Data supplied:
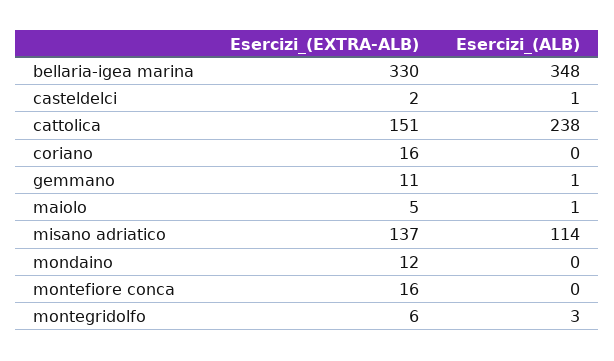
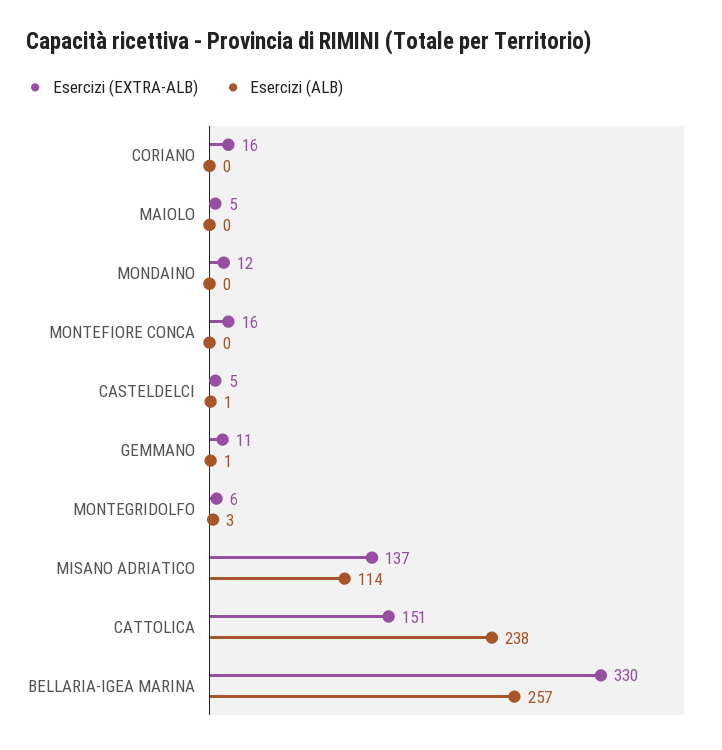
Esercizi_(ALB), bellaria-igea marina: 348 -> 257
Esercizi_(EXTRA-ALB), casteldelci: 2 -> 5
Esercizi_(ALB), maiolo: 1 -> 0

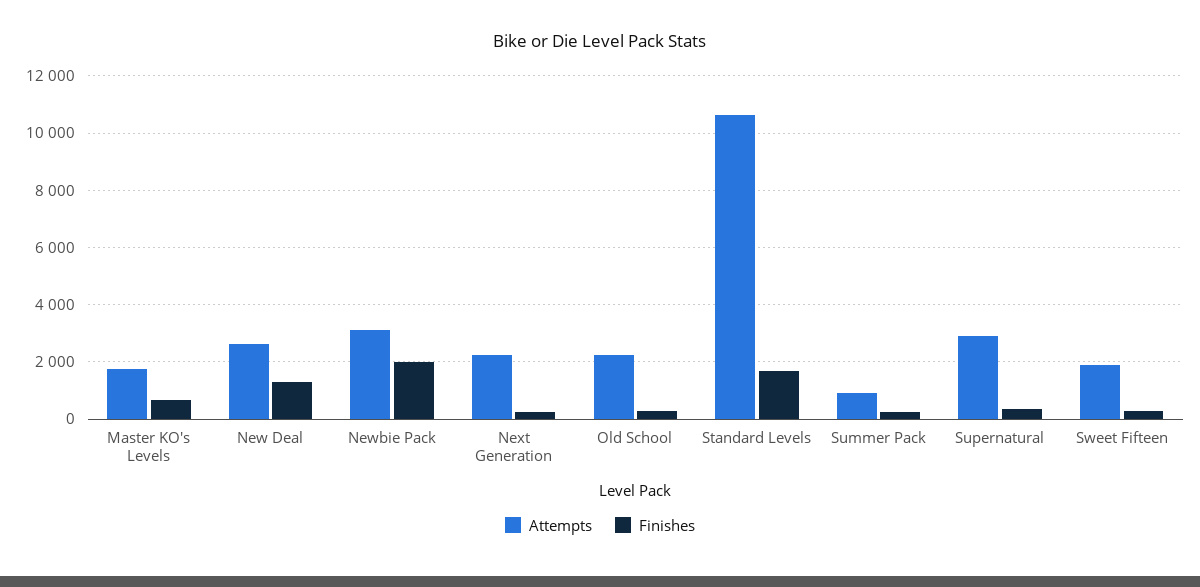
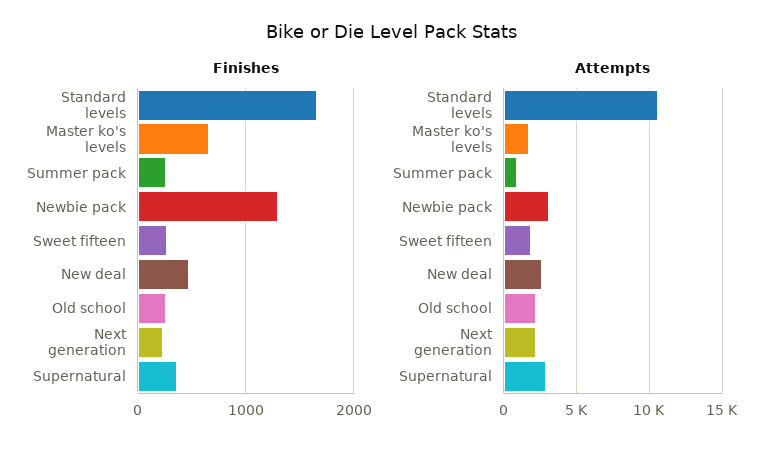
Finishes, New Deal: 1250 -> 500
Finishes, Newbie Pack: 2000 -> 1300

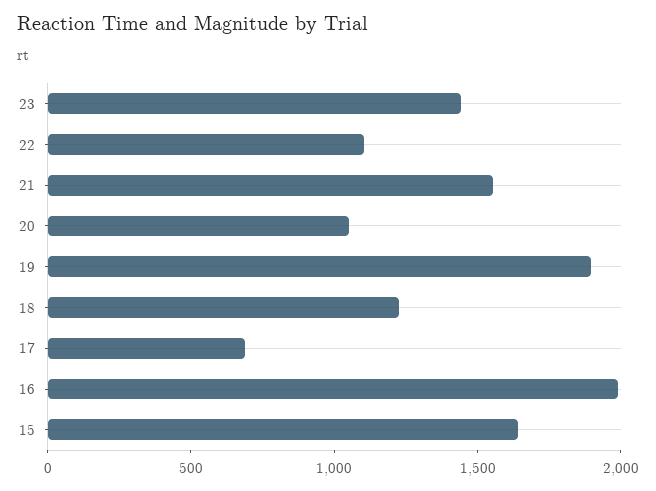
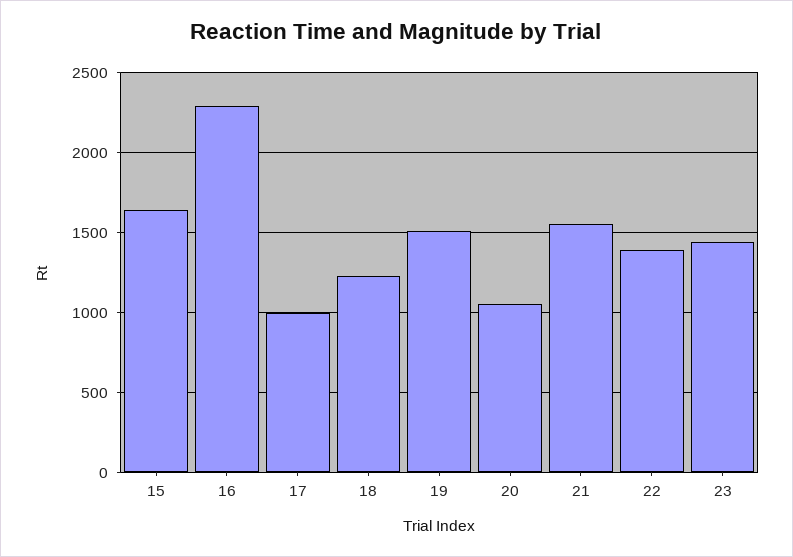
22: 1100 -> 1400
19: 1900 -> 1500
17: 700 -> 1000
16: 2000 -> 2300

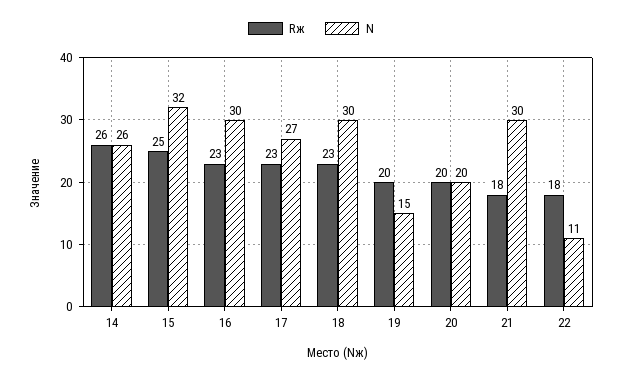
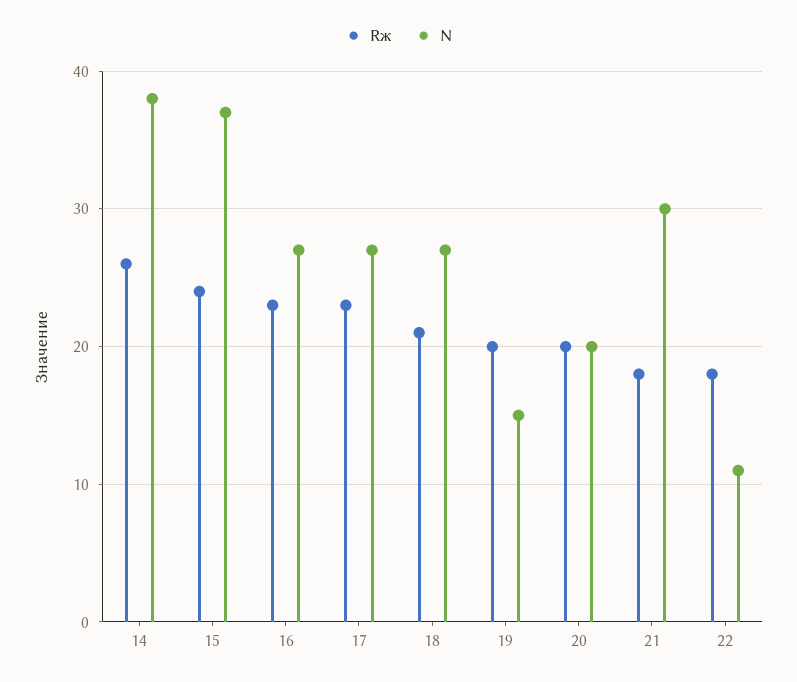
N, 14: 26 -> 38
Rж, 15: 25 -> 24
N, 15: 32 -> 37
N, 16: 30 -> 27
Rж, 18: 23 -> 21
N, 18: 30 -> 27

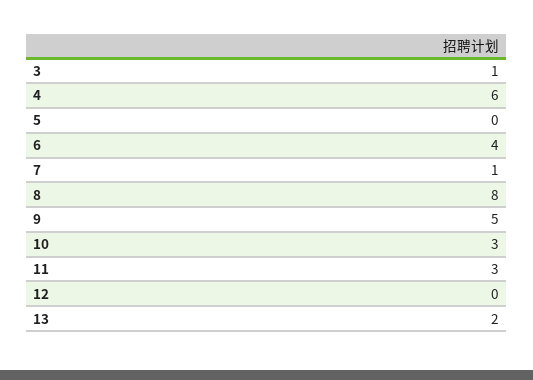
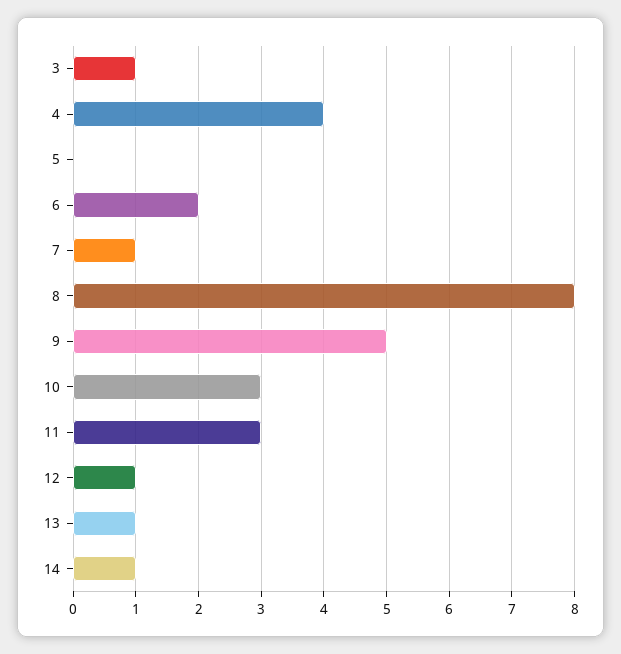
4: 6 -> 4
6: 4 -> 2
12: 0 -> 1
13: 2 -> 1
14: none -> 1

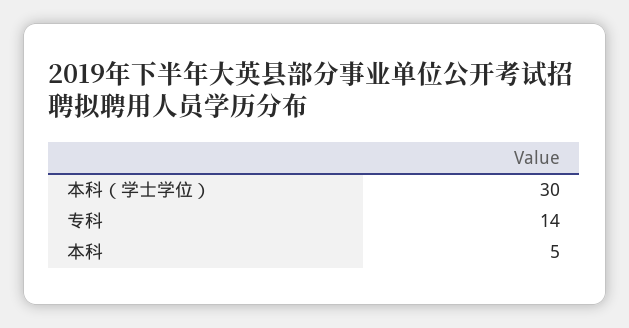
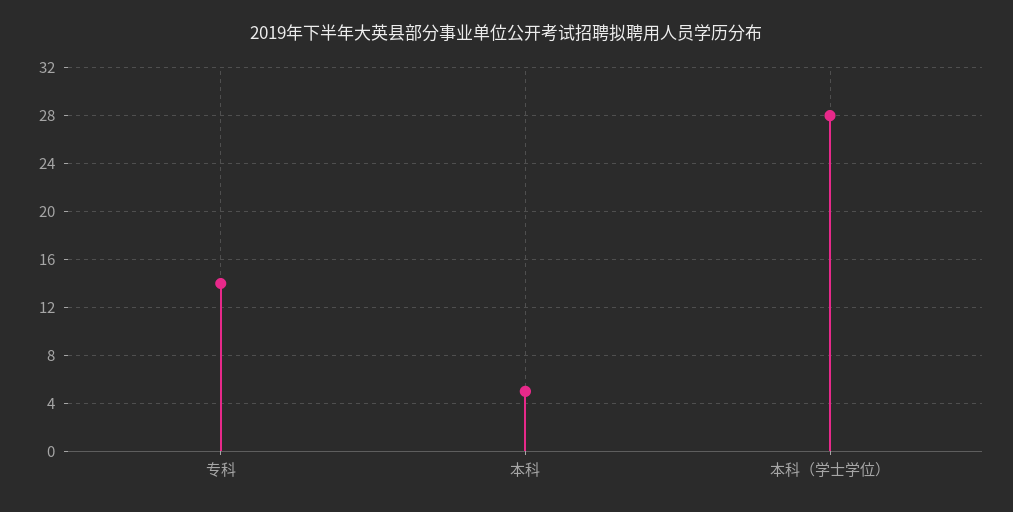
本科（学士学位）: 30 -> 28

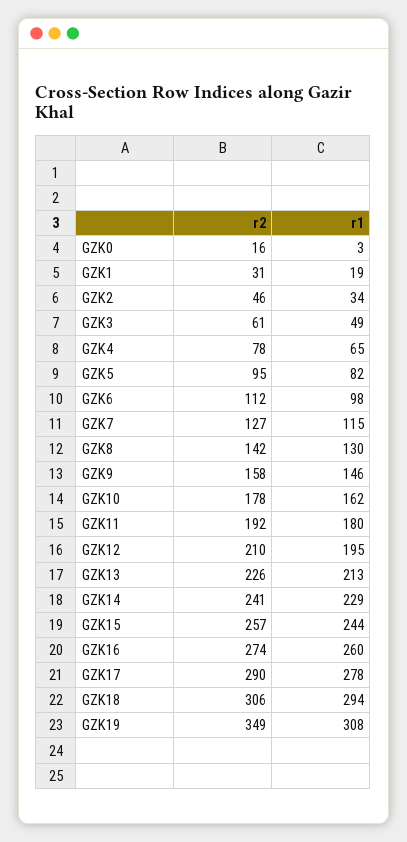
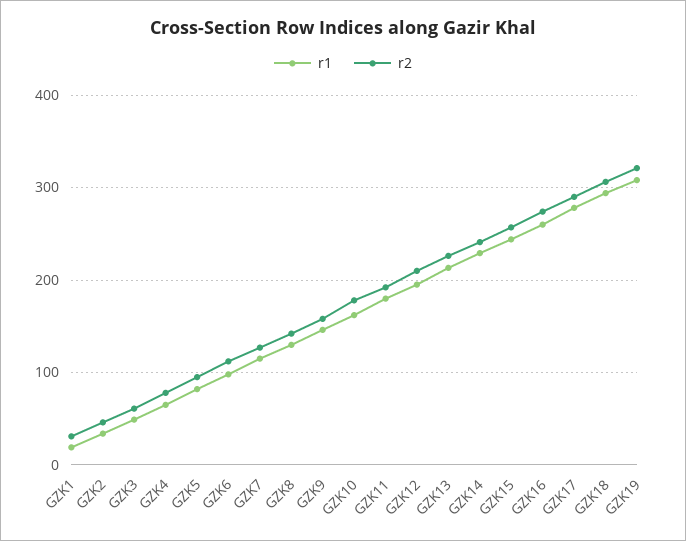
r2, GZK0: 16 -> none
r1, GZK0: 3 -> none
r2, GZK19: 349 -> 320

Directions:
Search the material for the word "Finishes" and copy every matching line.

Response for this exercise:
Finishes, New Deal: 1250 -> 500
Finishes, Newbie Pack: 2000 -> 1300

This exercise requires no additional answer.